Thee are a myriad of worthwhile groups and organizations (both faith-based and civic) vying for your time, money and talents. Before choosing how to invest your talents, you might wish to consider the exponential benefit of the community"s involvement in positive youth development.
Michael A. Corriero, director and gounder of the New York Center for Juvenile Justice, noted the power of education and the need to instill the hope of opportunity before hope is corrupted and destroyed by adverse peer pressure, the seeming allure of an easier path of substance abuse and the resulting criminal propensities.
Arne Duncan, Secretary of the U.S. Department of Education, noted in a recent Dear Colleague letter: "Simply put, no school can be a great school -- and ultimately prepare all students for success -- if it is not first a safe school." He challenged schools and communities "to proactively redesign discipline policies and practices to more effectively foster supportive and safe school climates." He emphasized how overuse of suspensions, expulsions and zero tolerance "can erode trust between students and school staff." He observed how such disciplinary approaches "disproportionately impact students of color and students with disabilities," causing too many to be deprived of "great teaching, positive peer interactions and adult mentorship offered in class and in school."
The question should not be how are your children or my children, but how are the (our) children.
Racial Harmony seeks first to understand not only the scope of the obstacles, but to appreciate and expand a number of currently existing initiatives that are having a positive effect. The untapped and underutilized resources in the community provide a tremendous opportunity if properly motivated, organized and coordinated.
The four pillars that have the potential to provide the foundation for success are:
* The family (parent/student term);
* Schools (student/school partnership);
* Law enforcement (The positive collaboration of schools, students and law enforcement to an underserved child);
* Community (the mesosystem which supplies a mentor or positive authority figure).
On Monday, Racial Harmony will present: "Schools --The Involvement Imperative/Protecting Our Future."
This program will focus on better understanding the benefits and responsibilities under Pillar 3 -- the positive collaboration of schools, students and law enforcement. Racial Harmony is honored to provide an excellent panel of concerned citizens eminently qualified to help us appreciate the initiatives now in place, the difficulties each confronts on a daily basis, and listen to the concerns, suggestions and community interest in being part of the solution:
* Stephen R. Wigginton, U.S. Attorney for the Southern District of Illinois
* Jeff Dosier, superintendent, Belleville Township High School District 201
* Heinz Rudolf, St. Clair County judge
* Rick Watson, St. Clair County sheriff
Racial Harmony is well aware of the effect of racism, sexism and classism as elements that need to be included in this discussion, whether real or perceived.

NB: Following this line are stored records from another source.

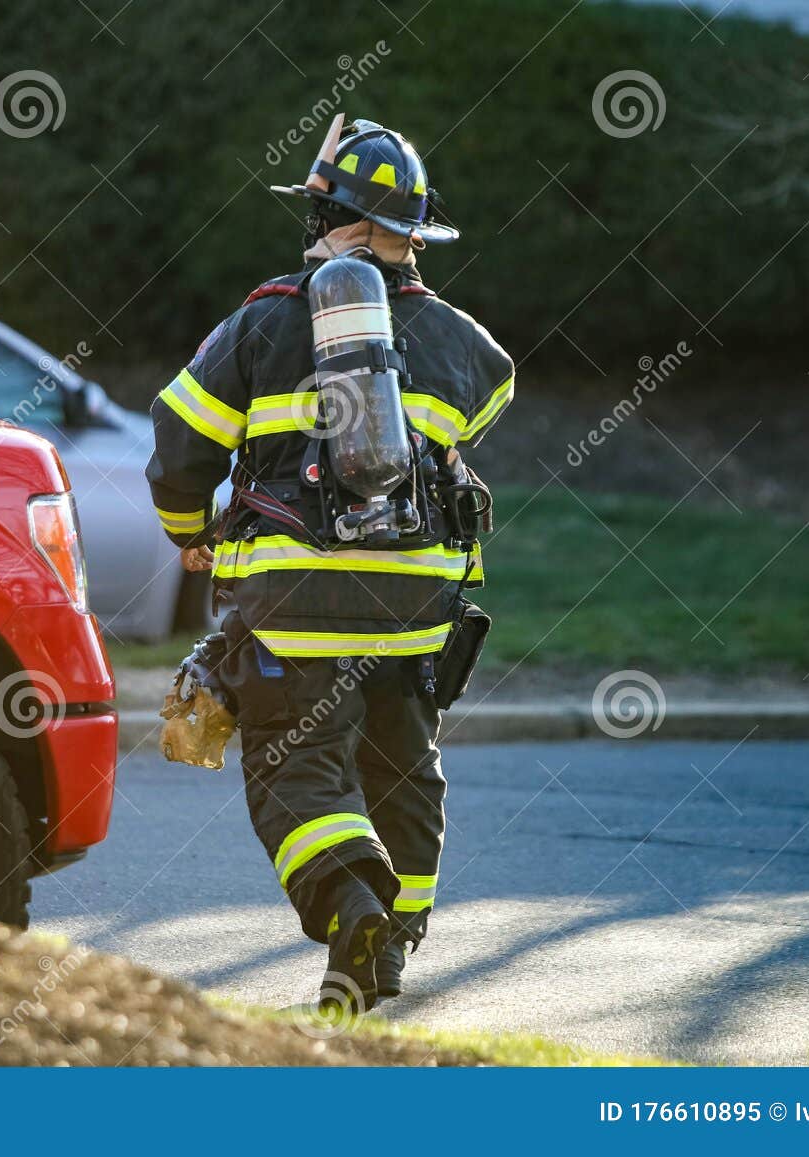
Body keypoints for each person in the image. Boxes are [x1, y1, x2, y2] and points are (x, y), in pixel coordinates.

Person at [145, 118, 515, 1009]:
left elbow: (179, 437)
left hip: (298, 606)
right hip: (416, 612)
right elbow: (496, 388)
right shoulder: (462, 341)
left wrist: (188, 529)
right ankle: (388, 951)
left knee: (295, 767)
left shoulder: (264, 321)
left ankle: (353, 907)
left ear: (323, 218)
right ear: (413, 235)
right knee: (404, 769)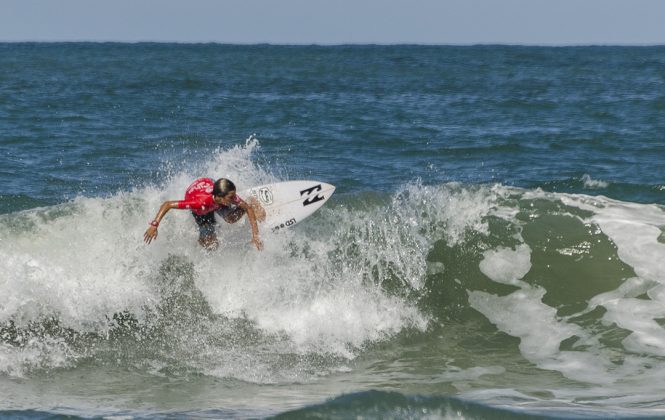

While we should never hide behind political correctness or ignore the real-world experiences that continue to allow a disparate educational gap to exist, our focus should be on clarifying perception of the problem, engaging the student, the family and the community in the process and fostering a more comprehensive and positive working collaboration with the justice system. The schools cannot and do not operate in a vacuum. What happens in the community does not stay in the community. It affects the atmosphere in the schools, attitude of students and the type and level of engagement of not only the students, but the teachers and administrators.
Schools are part of the real world and must confront violence, theft, bullying, cyber-bullying, substance abuse, gang affiliation and each and every bias or prejudice which exists in the community. It is the hope of Racial Harmony that this program leads to greater understanding and the opportunity to see the big picture by walking in the shoes of each of the panelists as well as in the shoes of students from diverse racial, ethnic and economic backgrounds.
The community's stewardship of the talent of its greatest and most precious resource, our children, requires not only discernment over the proper use of our resources and talents, but our prayers. During this process we would be wise to remember four words Martin Luther King Jr. held in great reverence: love, forgiveness, empathy and empowerment.
Racial Harmony thanks Lindenwood University, which is making its main auditorium available for this program at 6:30 p.m. Monday. Thanks to each of our panelists for not only taking the time to appear but for being concerned and engaging the community.
Robert E. Wells Jr. is an ambassador of Racial Harmony in Belleville.